David Megginson wrote:
> I'm controlling the (simulated) bo105 helicopter much better by
> picking an airspeed (say, 10 kt when maneuvering for a landing) and
> holding it as closely as possible with the cyclic.

Out of curiosity, how do pilots do this in real helicopters?  I
wouldn't think a traditional ASI would work very well at 10 kts...

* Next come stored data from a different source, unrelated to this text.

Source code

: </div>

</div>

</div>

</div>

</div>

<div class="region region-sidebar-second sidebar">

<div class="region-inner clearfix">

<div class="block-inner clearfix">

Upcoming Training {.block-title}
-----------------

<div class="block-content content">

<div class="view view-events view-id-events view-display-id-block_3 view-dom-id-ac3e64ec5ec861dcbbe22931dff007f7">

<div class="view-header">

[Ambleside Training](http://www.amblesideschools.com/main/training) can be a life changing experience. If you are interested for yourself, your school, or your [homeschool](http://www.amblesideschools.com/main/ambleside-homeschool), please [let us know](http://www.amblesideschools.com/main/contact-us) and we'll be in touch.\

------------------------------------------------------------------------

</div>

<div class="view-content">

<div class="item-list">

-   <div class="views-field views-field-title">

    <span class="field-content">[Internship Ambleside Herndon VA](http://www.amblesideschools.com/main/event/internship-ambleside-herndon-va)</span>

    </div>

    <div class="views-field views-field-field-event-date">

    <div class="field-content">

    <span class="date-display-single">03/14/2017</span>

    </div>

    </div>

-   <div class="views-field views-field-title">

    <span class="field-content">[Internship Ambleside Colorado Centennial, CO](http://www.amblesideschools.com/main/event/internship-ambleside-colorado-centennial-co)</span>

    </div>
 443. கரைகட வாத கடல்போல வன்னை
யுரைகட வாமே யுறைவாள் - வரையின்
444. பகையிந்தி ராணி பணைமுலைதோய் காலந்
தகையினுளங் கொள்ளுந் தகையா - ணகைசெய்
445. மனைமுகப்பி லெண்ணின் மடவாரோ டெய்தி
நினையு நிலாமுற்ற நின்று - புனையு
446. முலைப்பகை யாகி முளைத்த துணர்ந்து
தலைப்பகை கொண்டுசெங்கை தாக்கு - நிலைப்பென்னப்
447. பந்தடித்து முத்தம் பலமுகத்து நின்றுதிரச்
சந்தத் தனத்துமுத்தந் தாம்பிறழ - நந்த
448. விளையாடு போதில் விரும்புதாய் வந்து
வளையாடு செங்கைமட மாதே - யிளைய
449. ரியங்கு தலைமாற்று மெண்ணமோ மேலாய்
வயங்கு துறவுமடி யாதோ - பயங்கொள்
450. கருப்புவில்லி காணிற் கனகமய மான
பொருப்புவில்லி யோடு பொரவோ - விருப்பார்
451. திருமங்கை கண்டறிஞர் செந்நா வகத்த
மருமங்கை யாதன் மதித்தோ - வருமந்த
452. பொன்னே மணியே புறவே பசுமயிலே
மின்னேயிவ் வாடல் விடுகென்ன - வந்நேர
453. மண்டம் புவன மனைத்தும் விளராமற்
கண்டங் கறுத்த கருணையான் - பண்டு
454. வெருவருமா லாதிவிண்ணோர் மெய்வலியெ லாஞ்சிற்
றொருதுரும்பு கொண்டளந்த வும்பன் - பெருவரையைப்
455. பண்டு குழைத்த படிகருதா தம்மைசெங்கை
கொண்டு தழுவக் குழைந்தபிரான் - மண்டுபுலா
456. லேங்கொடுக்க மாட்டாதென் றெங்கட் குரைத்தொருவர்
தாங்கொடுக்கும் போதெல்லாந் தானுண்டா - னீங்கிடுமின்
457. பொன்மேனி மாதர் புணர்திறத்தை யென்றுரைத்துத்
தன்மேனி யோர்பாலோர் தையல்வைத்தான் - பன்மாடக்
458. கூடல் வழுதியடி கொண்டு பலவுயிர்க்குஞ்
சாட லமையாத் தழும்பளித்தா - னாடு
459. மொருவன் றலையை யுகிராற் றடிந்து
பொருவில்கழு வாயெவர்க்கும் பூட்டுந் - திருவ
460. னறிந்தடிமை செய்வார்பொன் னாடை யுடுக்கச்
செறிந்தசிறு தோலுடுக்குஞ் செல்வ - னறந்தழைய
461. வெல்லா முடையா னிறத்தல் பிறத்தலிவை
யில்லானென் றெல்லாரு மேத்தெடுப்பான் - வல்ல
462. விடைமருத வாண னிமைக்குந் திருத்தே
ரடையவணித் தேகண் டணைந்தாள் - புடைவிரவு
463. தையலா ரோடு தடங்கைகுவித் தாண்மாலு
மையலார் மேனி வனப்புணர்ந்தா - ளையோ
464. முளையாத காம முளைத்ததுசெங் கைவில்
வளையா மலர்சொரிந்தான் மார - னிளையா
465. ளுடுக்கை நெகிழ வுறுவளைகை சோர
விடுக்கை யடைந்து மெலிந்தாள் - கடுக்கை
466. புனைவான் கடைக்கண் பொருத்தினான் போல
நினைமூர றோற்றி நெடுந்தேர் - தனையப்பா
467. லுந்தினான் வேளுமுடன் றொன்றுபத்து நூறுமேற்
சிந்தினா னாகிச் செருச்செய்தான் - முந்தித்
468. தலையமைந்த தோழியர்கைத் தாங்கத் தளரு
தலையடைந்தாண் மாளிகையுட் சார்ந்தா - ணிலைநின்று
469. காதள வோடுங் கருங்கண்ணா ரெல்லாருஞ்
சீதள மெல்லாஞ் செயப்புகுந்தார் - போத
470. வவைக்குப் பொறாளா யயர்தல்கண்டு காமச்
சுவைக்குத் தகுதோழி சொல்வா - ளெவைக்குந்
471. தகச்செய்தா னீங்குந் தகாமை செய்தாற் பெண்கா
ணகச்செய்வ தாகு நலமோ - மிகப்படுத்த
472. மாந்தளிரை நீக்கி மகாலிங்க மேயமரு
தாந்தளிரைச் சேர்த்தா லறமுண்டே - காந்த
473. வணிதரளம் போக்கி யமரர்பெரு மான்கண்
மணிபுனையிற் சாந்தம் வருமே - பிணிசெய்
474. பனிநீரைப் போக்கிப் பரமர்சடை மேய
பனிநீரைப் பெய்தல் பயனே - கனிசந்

> Even as slow as 10 kt, the bo105 barely needs any input from the
> anti-torque pedals.  How realistic is this?  It certainly makes flying
> easy.

Here's a candidate solution for that problem (I didn't test it).  It's
not that the aero force is too high, it's that the moment of inertia
of the helicopter is too low.  I see the following in the YASim
definition:

  <airplane mass="2813">
  ...
  <ballast x="-3.0" y="-.0" z="1" mass="1820"/>

So 2/3 of the craft's weight is modeled as a point mass at a location
that, one presumes, is right under the rotor.  Point masses don't
oppose torques very well. :)

Really, what's needed here is a "shell" configuration, where several
point masses are placed on the edge of the fuselage where the weight
is concentrated.  YASim's built-in fuselage and wing declarations
models the airframe as strings of point masses.  This works OK for
long-aspect things like (heh) wings and fuselages.  It's not going to
produce good results for a spheroidal helicopter fuselage.

It wouldn't be too hard to write an "ellipsoid" declaration for
low-aspect fuselages, I guess.  But a quick hack would be to split out
that ballast point into, say, a square of masses of the right size and
centered on the c.g. (the c.g. is really easy to find on a helicopter,
BTW: by design, it has to lie very close to axis of the rotor).